Bug hunting while we admired the orchids
There were common spotted, fragrant and pyramidal orchids all over the site. It really is an amazingly beautiful place.

Looking a little bit 'crisp' after last weeks heat wave

The pyramidal orchids are at their best now
Bug Mad Girl found a stripe winged grasshopper that sat on her hand as we walked around, only jumping off after about half an hour.

We hopped over a stile and had a quick look at the steep, bare slope where the white helleborines grow. They were well over and had gone to seed, but we found some hairy rock-cress growing at the same place.
The white helleborines had gone over

Hairy rock-cress
Out on the chalk grassland of Grangelands we found all sorts of wonderful flowers, including ...

Common centuary

Deadly nightshade

Ribwort plantain

Dwarf thistle

Welted thistle
There were lots of butterflies flying, but the marbled whites are a bit of a favourite and seemed to be everywhere when the sun came out.

3 males chasing after one female marbled white

We also saw lots of ringlets, meadow browns and skippers.
Small skipper
Still keeping an eye out for bugs, we found cinnabar moth caterpillars, soldier beetles and a dock beetle.

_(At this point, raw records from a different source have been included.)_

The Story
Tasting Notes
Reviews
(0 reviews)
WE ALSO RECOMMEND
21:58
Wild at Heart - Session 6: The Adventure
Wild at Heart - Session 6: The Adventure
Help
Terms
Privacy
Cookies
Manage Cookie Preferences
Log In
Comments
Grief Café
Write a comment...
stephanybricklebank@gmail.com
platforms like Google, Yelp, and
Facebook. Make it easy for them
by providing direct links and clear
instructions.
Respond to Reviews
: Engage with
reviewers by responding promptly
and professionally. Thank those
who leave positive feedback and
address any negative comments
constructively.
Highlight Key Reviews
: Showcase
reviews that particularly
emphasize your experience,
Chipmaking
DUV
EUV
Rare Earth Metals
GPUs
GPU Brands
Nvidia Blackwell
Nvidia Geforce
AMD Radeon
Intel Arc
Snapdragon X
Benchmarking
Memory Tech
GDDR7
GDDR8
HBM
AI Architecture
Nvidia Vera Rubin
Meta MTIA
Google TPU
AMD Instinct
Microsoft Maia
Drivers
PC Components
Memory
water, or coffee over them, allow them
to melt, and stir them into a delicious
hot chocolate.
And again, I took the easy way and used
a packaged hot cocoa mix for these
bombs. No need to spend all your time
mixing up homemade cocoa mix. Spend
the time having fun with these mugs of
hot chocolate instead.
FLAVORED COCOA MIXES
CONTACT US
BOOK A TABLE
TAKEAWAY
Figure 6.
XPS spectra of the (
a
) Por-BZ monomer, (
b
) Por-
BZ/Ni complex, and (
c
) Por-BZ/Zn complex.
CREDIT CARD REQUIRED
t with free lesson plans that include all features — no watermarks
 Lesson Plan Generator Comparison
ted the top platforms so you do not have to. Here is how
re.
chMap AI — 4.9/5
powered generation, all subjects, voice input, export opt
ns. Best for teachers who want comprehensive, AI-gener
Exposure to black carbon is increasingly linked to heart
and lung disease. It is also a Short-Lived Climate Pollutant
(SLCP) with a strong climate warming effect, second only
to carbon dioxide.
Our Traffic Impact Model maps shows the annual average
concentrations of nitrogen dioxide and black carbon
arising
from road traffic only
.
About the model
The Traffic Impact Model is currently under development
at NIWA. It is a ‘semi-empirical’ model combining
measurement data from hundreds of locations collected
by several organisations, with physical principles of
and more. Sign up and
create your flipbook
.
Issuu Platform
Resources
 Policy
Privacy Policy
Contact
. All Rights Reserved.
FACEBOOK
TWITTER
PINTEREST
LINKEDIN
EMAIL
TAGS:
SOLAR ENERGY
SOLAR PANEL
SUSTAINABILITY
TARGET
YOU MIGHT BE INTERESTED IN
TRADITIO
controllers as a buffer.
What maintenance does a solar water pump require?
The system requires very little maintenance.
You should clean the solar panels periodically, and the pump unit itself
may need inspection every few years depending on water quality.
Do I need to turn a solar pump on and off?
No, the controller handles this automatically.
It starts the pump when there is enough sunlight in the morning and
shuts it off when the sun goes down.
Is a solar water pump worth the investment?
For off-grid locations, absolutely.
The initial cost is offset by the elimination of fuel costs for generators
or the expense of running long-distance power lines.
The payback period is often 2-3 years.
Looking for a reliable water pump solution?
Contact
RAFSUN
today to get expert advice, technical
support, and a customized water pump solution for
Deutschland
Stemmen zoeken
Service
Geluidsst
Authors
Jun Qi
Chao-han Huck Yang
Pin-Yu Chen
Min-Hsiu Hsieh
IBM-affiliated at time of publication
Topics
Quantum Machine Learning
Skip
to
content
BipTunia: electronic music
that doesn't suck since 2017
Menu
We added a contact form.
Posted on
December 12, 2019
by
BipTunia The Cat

Cinnabar moth caterpillars eating ragwort

Dock beetle

Soldier beetle
We had a look at the musk orchids and even managed to find a few individual flowers growing slightly apart from the main patch of about 40 flowers.

BMG is still not particularly excited by the extremely rare, tiny, green musk orchids, so she had a hunt around and found a couple of small owl pellets. They're much smaller than the ones we dissected from Brush Hill or the ones she found at Watlington Hill. We'll have to dissect them in the summer holidays and see if we can work out what sort of owl made them.

What sort of owl made the two small owl pellets? The large one on the
right came from Watlington Hill and is probably from a tawny owl
We even managed to find out a couple of secrets about the site ... there is a small area out on the chalk grassland where toasted waxcaps, a rare fungus that looks like burnt toast, grows at the end of October. There is also a patch of woodland, up a steep side of the hill along what looks like an animal trail, where 50 - 60 Bird's-nest Orchids usually flower, so we can scrabble up there and look for them next year. We also found out a special secret about another one of our local sites, but I'm going to look for that tomorrow, so I'll tell you about it if I find it!

What a brilliant way to spend a Sunday morning at one of our favourite locations!


  1. As well as you know somewhere, there is always something more to learn about it! I love finding grasshoppers :) I found a pellet on a wall a few weeks ago... I think mine is a kestrel pellet but I'm not sure. I brought it home to dissect one day!

    1. by the way, BMG would have enjoyed the insect festival I went to on Sunday! Maybe you could go next time, which I think will be in 2017.

    2. It's great fun being a bit of a detective and trying to work out who made the pellet. I wonder if the small ones are red kite pellets (as we have loads of them around here) so it will be fun to see what's inside!
      BMG would love an insect festival!